- **What you have to do**: Copies of all lines that contain "weak" are needed; take them from the data below.

- **Records excerpted from a collection**:
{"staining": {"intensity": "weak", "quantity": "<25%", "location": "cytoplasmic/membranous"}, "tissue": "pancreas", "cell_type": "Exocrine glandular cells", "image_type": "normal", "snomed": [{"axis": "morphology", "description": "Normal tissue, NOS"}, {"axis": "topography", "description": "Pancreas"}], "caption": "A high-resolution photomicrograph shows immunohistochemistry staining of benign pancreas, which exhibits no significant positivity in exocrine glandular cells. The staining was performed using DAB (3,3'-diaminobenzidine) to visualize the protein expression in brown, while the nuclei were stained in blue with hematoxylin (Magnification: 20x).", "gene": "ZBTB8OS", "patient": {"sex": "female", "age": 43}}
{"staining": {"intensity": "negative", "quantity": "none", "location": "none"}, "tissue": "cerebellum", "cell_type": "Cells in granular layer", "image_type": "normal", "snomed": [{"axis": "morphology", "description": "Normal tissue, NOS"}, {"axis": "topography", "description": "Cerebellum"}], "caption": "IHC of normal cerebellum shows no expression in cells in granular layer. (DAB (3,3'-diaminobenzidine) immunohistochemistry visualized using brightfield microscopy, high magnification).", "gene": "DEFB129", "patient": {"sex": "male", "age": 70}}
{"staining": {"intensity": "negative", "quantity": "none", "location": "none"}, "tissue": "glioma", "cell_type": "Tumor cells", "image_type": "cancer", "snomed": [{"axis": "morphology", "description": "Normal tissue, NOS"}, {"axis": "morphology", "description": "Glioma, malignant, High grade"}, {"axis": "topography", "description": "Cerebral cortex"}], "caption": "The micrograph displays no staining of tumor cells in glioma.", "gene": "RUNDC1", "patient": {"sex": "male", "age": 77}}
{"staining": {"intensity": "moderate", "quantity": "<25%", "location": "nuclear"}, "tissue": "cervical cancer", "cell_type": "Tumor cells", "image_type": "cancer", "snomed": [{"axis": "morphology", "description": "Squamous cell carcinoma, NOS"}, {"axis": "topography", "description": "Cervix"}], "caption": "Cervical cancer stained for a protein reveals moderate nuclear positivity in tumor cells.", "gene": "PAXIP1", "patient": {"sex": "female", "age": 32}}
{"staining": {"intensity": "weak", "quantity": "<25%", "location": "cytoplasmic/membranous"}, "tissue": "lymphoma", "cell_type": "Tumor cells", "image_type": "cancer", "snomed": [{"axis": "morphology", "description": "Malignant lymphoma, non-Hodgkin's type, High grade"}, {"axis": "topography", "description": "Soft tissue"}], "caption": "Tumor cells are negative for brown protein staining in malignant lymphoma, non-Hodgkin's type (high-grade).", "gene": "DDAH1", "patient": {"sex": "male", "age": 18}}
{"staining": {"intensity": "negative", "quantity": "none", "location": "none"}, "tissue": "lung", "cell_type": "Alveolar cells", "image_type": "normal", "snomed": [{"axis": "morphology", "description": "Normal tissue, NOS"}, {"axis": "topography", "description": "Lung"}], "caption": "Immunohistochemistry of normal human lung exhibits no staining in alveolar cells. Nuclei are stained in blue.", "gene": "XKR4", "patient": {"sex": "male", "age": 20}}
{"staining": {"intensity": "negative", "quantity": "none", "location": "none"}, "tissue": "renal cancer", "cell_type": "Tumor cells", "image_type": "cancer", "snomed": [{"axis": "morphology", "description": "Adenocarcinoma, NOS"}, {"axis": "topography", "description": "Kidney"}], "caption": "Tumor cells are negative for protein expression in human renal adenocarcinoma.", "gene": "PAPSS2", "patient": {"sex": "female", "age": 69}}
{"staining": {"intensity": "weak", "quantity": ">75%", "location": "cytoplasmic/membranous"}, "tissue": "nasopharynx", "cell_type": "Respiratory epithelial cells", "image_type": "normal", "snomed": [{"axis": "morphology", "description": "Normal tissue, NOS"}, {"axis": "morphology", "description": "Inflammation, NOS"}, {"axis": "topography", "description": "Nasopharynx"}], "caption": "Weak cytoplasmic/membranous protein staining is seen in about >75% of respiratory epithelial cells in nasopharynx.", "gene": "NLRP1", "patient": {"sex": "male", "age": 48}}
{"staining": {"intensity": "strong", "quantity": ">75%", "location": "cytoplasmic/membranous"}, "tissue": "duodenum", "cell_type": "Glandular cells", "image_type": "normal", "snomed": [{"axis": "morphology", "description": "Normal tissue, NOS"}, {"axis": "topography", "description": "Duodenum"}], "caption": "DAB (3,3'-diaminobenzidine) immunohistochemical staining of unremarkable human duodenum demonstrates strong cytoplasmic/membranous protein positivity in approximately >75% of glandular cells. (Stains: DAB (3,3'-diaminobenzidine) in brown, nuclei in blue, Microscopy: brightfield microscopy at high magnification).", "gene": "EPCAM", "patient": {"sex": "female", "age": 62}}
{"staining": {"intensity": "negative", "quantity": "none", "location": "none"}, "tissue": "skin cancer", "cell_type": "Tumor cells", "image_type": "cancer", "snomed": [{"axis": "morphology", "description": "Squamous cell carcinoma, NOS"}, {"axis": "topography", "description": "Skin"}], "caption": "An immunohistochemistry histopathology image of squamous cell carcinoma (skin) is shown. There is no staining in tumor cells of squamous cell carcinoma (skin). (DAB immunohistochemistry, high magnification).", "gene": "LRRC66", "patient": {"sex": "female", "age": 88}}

- **Exercise result**:
{"staining": {"intensity": "weak", "quantity": "<25%", "location": "cytoplasmic/membranous"}, "tissue": "pancreas", "cell_type": "Exocrine glandular cells", "image_type": "normal", "snomed": [{"axis": "morphology", "description": "Normal tissue, NOS"}, {"axis": "topography", "description": "Pancreas"}], "caption": "A high-resolution photomicrograph shows immunohistochemistry staining of benign pancreas, which exhibits no significant positivity in exocrine glandular cells. The staining was performed using DAB (3,3'-diaminobenzidine) to visualize the protein expression in brown, while the nuclei were stained in blue with hematoxylin (Magnification: 20x).", "gene": "ZBTB8OS", "patient": {"sex": "female", "age": 43}}
{"staining": {"intensity": "weak", "quantity": "<25%", "location": "cytoplasmic/membranous"}, "tissue": "lymphoma", "cell_type": "Tumor cells", "image_type": "cancer", "snomed": [{"axis": "morphology", "description": "Malignant lymphoma, non-Hodgkin's type, High grade"}, {"axis": "topography", "description": "Soft tissue"}], "caption": "Tumor cells are negative for brown protein staining in malignant lymphoma, non-Hodgkin's type (high-grade).", "gene": "DDAH1", "patient": {"sex": "male", "age": 18}}
{"staining": {"intensity": "weak", "quantity": ">75%", "location": "cytoplasmic/membranous"}, "tissue": "nasopharynx", "cell_type": "Respiratory epithelial cells", "image_type": "normal", "snomed": [{"axis": "morphology", "description": "Normal tissue, NOS"}, {"axis": "morphology", "description": "Inflammation, NOS"}, {"axis": "topography", "description": "Nasopharynx"}], "caption": "Weak cytoplasmic/membranous protein staining is seen in about >75% of respiratory epithelial cells in nasopharynx.", "gene": "NLRP1", "patient": {"sex": "male", "age": 48}}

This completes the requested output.